Pero, al igual que ocurre con el elefante, no basta con identificar esos puntos. Hay que saber cómo incidir sobre ellos y en qué dirección y sentido aplicar la presión necesaria para inducir el comportamiento esperado. La experiencia demuestra que, en la mayor parte de los casos, de una correcta identificación de los lugares donde actuar no se sigue, más bien al contrario, la acción adecuada. Por ejemplo, hay un punto de apalancamiento perfectamente claro y correctamente identificado por los gobiernos de todo el mundo, como la respuesta a la mayoría de los problemas existentes: el crecimiento.

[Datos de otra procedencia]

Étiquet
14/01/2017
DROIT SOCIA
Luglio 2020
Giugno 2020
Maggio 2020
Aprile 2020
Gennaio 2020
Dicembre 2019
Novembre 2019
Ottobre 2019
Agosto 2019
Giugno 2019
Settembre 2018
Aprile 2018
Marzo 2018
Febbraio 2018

El problema es que una de las posibles acciones, hay quien diría que la correcta, que sería ralentizar el crecimiento, pararlo o, en determinados casos, hacerlo negativo, ni siquiera se toma en consideración en ninguna parte del mundo. La más generalizada, por el contrario, consiste en intentar mantenerlo y si es posible incrementarlo, ignorando u obviando el hecho de que un crecimiento indefinido no es posible en un planeta redondo y finito. Pero es posible que eso, en lugar de solucionar los problemas globales, —pobreza, hambre, destrucción del entorno, agotamiento de los recursos, deterioro de las ciudades, desempleo— contribuya a agudizarlos cada vez más.